L’autre grande innovation en matière de correction visuelle, et qui ne nécessite le port d’aucune prothèse (lunette, lentille de contact), c’est la chirurgie au laser qui corrige de façon quasi définitive les problèmes liés à la vision. Un cran plus haut, aujourd’hui, certaines rétines artificielles permettent de restaurer en partie la vision chez des personnes affligées de problèmes spécifiques de cécité. De minuscules télescopes sont implantés dans l’œil chez des personnes souffrant de dégénérescence maculaire. Toutes ces technologies, qu’il s’agisse de la lunette classique, de la lentille de contact, de la rétine artificielle ou du télescope maculaire, sont inscrits dans un processus de développement continu et incrémental pour le grand bénéfice des gens qui ont des problèmes de vision.

L’exemple de la correction et de l’augmentation visuelle est intéressant à plus d’un égard, car il montre à quel point l’accélération technologique est incrémentale. En fait, qui pourrait bien être contre ce type d’innovation technologique ? Impossible, même sur le plan éthique, de s’opposer à de telles améliorations et innovations. Étant donné que l’innovation en ce domaine est peu susceptible de soulever la controverse, il est même encouragé de poursuivre les recherches dans des domaines aussi diversifiés que celui de microprocesseurs spécialisés dans le traitement de l’image, des sciences des matériaux, des biotechnologies et même des nanotechnologies. Autrement dit, à l’aune d’une convergence technologique, produire un œil artificiel, biologique ou non, élaboré à partir de matériaux biologiques ou non, ou fusionnant matériaux biologiques et électroniques, devient un impératif afin que des gens ayant perdu l’usage de la vue puisse la retrouver.

Vu sous un autre angle, qu’est-ce qui empêcherait qui que ce soit de concevoir et développer un œil qui ferait encore mieux que l’œil issu du long processus évolutif ? Pourquoi ne pas concevoir un œil en mesure de bien voir dans des conditions de faible luminosité, de voir dans le spectre infrarouge ou ultraviolet, qui serait capable d’effectuer des zooms comme le font les caméras, qui seraient en mesure de se connecter à un réseau de communication pour stocker les données, etc.?
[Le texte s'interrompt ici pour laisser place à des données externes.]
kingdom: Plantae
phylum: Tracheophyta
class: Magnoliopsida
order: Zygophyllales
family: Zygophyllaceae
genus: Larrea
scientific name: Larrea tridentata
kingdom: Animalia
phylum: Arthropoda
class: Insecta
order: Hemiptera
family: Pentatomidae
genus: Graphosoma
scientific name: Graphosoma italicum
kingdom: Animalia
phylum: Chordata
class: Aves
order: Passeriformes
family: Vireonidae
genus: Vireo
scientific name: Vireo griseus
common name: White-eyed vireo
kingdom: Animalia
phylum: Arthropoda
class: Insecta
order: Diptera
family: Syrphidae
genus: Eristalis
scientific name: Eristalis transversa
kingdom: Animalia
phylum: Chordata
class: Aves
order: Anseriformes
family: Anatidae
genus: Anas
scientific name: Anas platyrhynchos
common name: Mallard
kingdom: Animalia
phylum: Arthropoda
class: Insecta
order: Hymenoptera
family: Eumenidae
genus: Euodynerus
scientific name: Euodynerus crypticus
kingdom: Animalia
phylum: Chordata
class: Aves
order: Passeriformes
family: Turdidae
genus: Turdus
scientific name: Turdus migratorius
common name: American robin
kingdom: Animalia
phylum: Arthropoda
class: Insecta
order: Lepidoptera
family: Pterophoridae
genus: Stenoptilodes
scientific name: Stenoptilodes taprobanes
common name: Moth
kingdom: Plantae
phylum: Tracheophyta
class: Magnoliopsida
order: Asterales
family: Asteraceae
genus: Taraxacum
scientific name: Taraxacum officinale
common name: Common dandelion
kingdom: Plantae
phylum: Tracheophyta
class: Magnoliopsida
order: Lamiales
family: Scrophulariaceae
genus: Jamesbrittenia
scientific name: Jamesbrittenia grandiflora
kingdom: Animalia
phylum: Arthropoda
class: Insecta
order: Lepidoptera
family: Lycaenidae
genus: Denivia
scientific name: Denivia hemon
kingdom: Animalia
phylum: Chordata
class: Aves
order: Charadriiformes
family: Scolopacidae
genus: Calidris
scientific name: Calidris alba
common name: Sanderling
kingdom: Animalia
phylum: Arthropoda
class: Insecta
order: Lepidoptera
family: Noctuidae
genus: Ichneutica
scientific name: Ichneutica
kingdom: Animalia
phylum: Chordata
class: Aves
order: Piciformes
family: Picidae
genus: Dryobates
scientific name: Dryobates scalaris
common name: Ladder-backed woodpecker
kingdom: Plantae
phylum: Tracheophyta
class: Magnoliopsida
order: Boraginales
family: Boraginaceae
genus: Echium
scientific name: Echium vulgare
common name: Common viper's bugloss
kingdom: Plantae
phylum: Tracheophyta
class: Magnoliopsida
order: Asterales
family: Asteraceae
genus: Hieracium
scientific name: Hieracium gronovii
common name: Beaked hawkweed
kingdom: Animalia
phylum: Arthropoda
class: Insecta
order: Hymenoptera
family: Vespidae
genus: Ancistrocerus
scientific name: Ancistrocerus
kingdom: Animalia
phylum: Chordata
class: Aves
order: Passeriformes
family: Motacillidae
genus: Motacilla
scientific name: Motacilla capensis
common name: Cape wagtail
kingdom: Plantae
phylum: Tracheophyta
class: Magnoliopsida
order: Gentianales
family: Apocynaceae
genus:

On comprendra que de telles améliorations pourraient conférer un avantage particulièrement compétitif à ceux qui seraient porteurs d’un tel œil. Il n’y a qu’à penser aux soldats, aux policiers, aux pilotes d’avion, aux médecins, etc. Il faut également supposer que ceux qui travaillent dans le même domaine que ceux qui ont profité d’un tout nouveau type d’œil, voudront, eux aussi, par simple pression sociale, s’en procurer un, de crainte d’être socialement déclassés.

Sans vraiment spéculer, il faut également s’attendre à ce que les coûts de production d’un œil artificiel chutent de façon telle, que l’œil artificiel spécialisé dans tel ou tel domaine devienne accessible à une large part de la clientèle ciblée, tout comme il faut s’attendre qu’il y aura toujours l’œil artificiel à la fine pointe de la technologie que seuls certains nantis pourront se procurer.

Même si la production de masse démocratise l’accès à certains produits, il y aura toujours un marché destiné à des gens plus fortunés qui procure une marge bénéficiaire beaucoup plus élevé que le produit de base pour les commerçants. En ce sens, la stratification sociale est inhérente au développement technologique.